ERS will be for the recording and transmission of catch data, like species and volume of fish caught, location of the vessel where the fish are caught, vessel activity and the vessel’s port of origin and arrival.

BFAR said the ERS was expected to provide these minimum data in real time:

  • Species and volume of fish caught
  • Location of the vessel where the fish was caught
  • Date and time
  • Vessel activity
  • Port of origin and arrival
  • Tracking and reporting devices employed
  • Margin of tolerance and weight for catch reporting
  • Data manual reporting in case of operational failure

The National Fisheries Monitoring Center was tasked with hosting the system of all Philippine-flagged fishing vessels within Philippine waters, which include the exclusive economic zone (EEZ), high seas and EEZ of other nations.

Why is VMS needed?

For fishermen and Oceana, the VMS is essential, especially for the protection of municipal waters that are critical to the recovery of the ocean from decades of overfishing, illegal fishing and declining fish catch.

Republic Act No. 10654 designates 15 kilometers from the shoreline as municipal waters––reserved for the preferential use and access of municipal and artisanal fisherfolk pursuant to the social justice provision of the 1987 Constitution.


The United States Agency for International Development (USAID) said in 2020 that the Philippines has been losing an estimated P62 billion yearly because of illegal fishing.

It revealed that in the Philippines, illegally caught fish amounted to 27 percent to 40 percent of all fish caught in 2019. The USAID study quantified illegal, unreported, and unregulated fishing.

The USAID found that 30,000 vessels are still not registered while commercial fishers do not report haul reaching almost 422,000 metric tons of fish each year.

It said these show the immense impact of illegal, unreported, and unregulated fishing in the Philippines’ marine ecosystem.

This, as 60 percent of Filipinos live in coastal towns and highly depend on the sea for livelihood.

For Oceana’s Ramos, “Illegal fishing has remained a problem even if we have the law.
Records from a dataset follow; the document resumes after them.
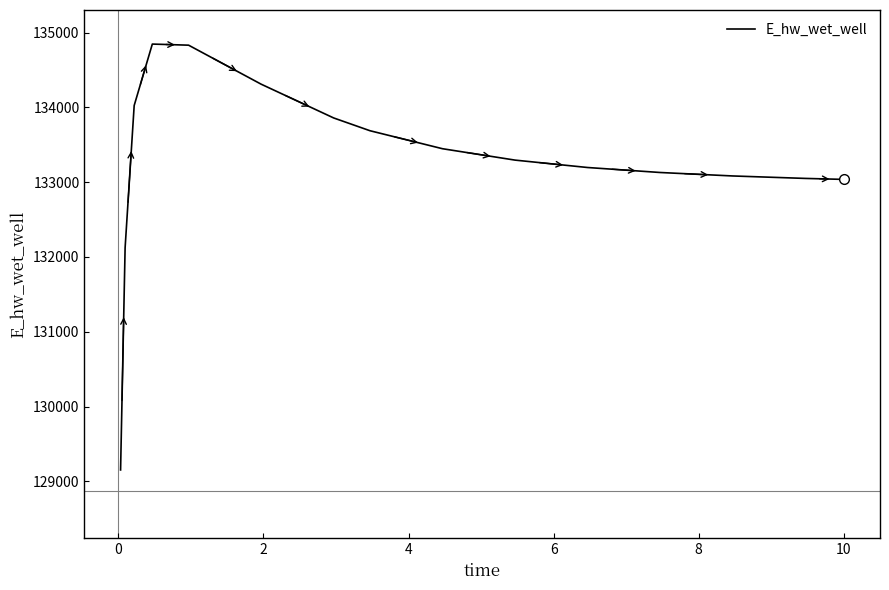

What is the difference between the maximum and minimum values?

5695.6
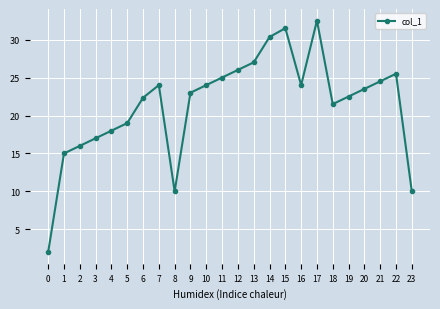

Reading left to right, extract all data points from this chart.

2.0	15.0	16.0	17.0	18.0	19.0	22.3	24.0	10.0	23.0	24.0	25.0	26.0	27.0	30.3	31.5	24.0	32.5	21.5	22.5	23.5	24.5	25.5	10.0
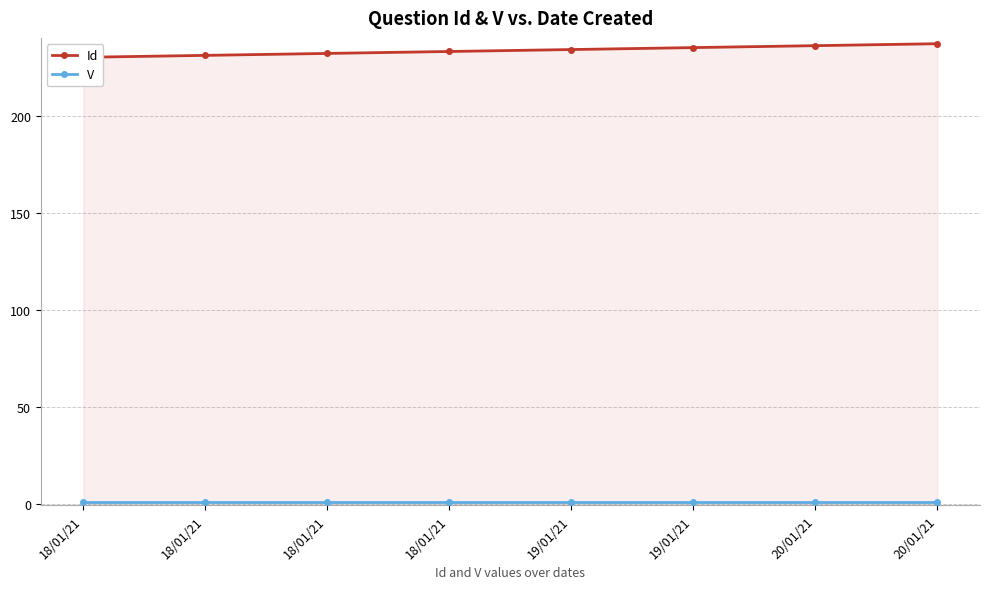

Reading left to right, transcribe all the data shown in this chart.

Id: 230	231	232	233	234	235	236	237
V: 1	1	1	1	1	1	1	1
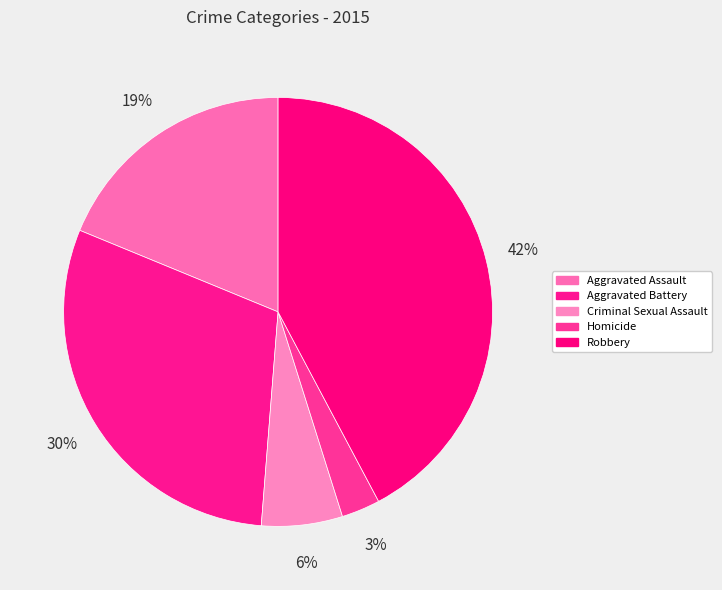

Count the number of slices in the pie.

5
The intrusion of commercial fishers in municipal waters caused this problem of overfishing.”

“Our fish stocks are continuously decreasing at an alarming rate. This has caused unjust suffering to poor artisanal fisherfolk that’s why the government has to abide by its mandate to protect the coastal communities’ livelihood and the food security of the Filipino people,” she said.

Data from the Philippine Statistics Authority revealed that in the third quarter of 2021, total fisheries production went down by negative 2.1 percent from 1,016,460 metric tons in 2020 to 995,470 metric tons in 2021.


The volume of production of commercial fisheries likewise fell by negative 10.3 percent from 255,110 metric tons in 2020 to 228,780 metric tons in 2021.

Marine municipal fisheries had a harvest of 223,500 metric tons, a negative 7.3 percent growth from the 2020 level of 241,130 metric tons.

BFAR said the VMS likewise ensures the safety of fishermen through a tracking device that would monitor the vessel’s location in instances of accidents and disasters.